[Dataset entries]
--------

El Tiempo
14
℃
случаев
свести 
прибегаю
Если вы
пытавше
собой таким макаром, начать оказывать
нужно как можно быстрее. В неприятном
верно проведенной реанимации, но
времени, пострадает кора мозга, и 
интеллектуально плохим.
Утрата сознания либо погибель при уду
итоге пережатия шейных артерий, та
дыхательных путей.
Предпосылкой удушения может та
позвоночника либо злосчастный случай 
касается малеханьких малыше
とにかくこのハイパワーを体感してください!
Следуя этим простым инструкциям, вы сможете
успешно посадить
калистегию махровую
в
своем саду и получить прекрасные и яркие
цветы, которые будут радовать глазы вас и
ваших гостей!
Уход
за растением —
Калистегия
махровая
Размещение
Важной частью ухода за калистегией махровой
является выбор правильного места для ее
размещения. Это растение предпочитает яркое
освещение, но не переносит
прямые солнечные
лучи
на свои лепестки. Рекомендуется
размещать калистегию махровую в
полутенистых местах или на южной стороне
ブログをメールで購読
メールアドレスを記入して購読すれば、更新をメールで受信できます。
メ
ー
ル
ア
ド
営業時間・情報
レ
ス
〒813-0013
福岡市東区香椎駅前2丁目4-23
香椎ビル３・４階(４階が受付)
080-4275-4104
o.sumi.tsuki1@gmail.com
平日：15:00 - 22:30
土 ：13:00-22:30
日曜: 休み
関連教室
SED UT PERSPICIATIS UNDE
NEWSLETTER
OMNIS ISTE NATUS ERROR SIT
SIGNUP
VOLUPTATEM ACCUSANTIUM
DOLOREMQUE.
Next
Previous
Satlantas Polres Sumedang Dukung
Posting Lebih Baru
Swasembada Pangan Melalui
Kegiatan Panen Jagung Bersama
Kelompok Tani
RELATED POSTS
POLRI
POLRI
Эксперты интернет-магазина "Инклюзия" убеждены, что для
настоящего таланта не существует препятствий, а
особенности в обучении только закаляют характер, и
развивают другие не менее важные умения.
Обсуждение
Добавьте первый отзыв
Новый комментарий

--------

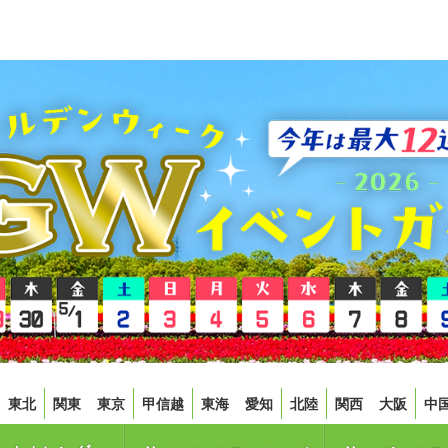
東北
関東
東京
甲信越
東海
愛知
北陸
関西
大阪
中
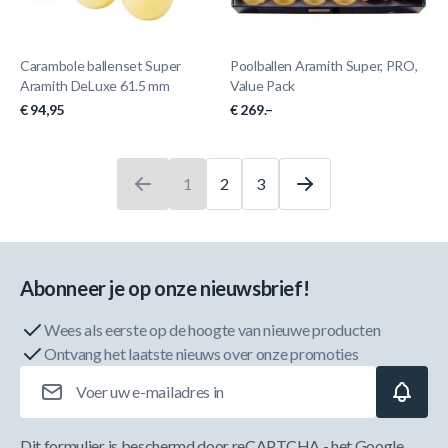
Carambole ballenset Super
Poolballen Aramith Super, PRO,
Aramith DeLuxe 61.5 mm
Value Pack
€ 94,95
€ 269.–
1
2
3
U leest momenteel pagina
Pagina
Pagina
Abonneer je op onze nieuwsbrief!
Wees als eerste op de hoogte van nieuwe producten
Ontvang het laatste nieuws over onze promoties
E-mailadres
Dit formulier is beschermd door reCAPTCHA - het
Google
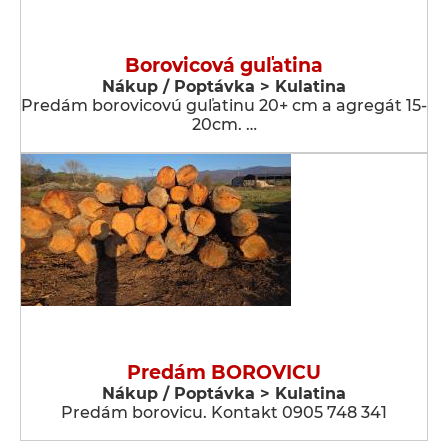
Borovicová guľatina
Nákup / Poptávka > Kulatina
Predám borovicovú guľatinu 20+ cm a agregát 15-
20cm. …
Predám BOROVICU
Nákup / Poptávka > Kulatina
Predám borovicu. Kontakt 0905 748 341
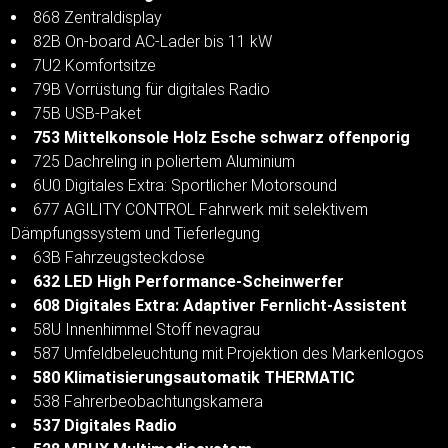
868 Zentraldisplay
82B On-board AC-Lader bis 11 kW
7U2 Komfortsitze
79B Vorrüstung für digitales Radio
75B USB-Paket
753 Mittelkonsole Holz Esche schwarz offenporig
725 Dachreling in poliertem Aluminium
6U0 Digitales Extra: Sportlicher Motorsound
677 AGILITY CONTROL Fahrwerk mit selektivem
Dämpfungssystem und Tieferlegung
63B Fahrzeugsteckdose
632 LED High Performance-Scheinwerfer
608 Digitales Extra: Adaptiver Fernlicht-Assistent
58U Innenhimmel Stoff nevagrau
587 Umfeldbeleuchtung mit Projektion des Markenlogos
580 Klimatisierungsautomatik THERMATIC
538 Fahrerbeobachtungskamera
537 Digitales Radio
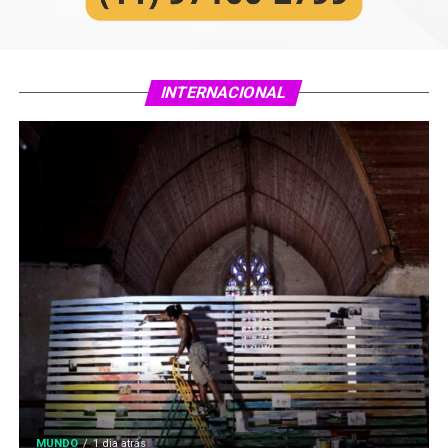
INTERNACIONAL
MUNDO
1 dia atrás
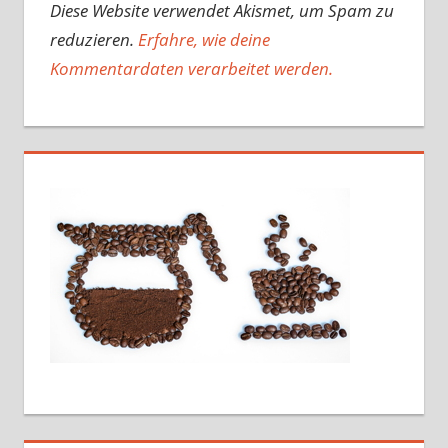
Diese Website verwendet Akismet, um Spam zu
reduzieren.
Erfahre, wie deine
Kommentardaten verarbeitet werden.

--------

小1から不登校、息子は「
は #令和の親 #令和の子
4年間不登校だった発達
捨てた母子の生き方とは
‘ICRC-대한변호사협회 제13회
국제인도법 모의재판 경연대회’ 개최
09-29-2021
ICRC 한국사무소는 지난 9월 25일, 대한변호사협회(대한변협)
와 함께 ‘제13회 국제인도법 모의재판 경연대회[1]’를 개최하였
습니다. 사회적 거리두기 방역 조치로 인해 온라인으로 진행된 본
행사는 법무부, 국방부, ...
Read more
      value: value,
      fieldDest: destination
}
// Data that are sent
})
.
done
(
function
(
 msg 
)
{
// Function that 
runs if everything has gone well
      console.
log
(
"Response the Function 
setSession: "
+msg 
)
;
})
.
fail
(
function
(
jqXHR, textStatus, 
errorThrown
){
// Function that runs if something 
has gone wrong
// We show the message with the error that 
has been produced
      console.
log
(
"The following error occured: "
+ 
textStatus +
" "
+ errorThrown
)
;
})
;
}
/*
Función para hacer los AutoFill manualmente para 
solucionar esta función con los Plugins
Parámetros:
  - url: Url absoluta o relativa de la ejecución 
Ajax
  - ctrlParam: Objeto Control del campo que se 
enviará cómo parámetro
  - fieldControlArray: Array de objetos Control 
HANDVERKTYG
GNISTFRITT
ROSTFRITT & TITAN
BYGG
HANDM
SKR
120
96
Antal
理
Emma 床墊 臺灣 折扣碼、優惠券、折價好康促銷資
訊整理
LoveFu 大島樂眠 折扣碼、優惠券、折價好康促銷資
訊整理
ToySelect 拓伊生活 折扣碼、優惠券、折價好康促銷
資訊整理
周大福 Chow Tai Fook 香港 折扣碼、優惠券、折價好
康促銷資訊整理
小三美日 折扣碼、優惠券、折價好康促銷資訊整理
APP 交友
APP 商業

--------

* **Work to complete**
Since only a number is wanted, please say how many lines in the data include the word "либо".

* **Output below**
2